Results: RAPA effects on immune cells were observed, including increases in a unique CD11b+ myeloid subset which shares some features with MDSCs and in foxp3+ TREGS. An increase in suppressive cell subsets may be beneficial in preventing autoimmunity. Indeed, the 8-week RAPA treatment slightly decreased autoantibody levels in subjects with detectable titers. Treatment was also associated with concomitant decreases in sICAM-I and increases in sRAGE. Given the interplay between the microbiome, inflammation, and aging, it was of interest that the gut microbiota became more diverse within the first 6 weeks of RAPA treatment. On the other hand, short-term RAPA treatment did not alter the “epigenetic age” in PBMCs.

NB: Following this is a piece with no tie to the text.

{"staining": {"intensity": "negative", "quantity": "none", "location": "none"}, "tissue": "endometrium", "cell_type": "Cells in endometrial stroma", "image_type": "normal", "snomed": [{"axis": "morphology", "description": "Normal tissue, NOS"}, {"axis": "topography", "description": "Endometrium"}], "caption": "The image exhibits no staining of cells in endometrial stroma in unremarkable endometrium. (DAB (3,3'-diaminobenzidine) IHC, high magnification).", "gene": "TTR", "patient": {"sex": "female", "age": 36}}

Conclusion: Although many RAPA effects could be elicited by short-term inhibition of mTOR, other parameters will likely require a longer treatment. To explore this possibility, we were recently funded for a PK/PD analysis of mTOR inhibition in older humans. The goal is to identify the optimal drug (RAPA vs. Everolimus), dose, and dosing frequency (daily vs. intermittent) that can be administered safely, tolerably, and long-term in humans (ages 65-90 yrs).